▶ [TASK TO CARRY OUT]:
Below are records; how many of their lines contain "Fast"? Give the number and no other words.

▶ [Extracted page text data]:
•••

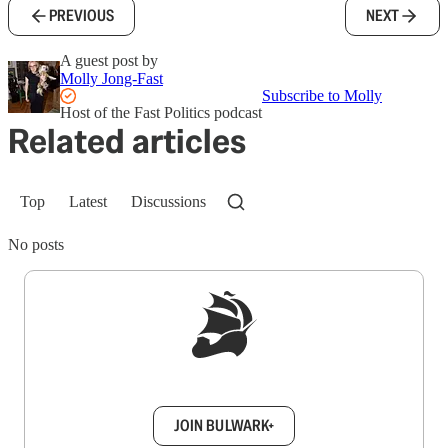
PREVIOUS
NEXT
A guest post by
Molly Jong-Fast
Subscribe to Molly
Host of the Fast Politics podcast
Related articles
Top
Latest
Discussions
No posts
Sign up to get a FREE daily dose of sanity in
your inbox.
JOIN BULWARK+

•••

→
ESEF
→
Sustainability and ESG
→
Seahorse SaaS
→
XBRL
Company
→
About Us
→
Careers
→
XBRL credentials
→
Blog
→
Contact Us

•••

▶ [FINISHED EXERCISE]:
2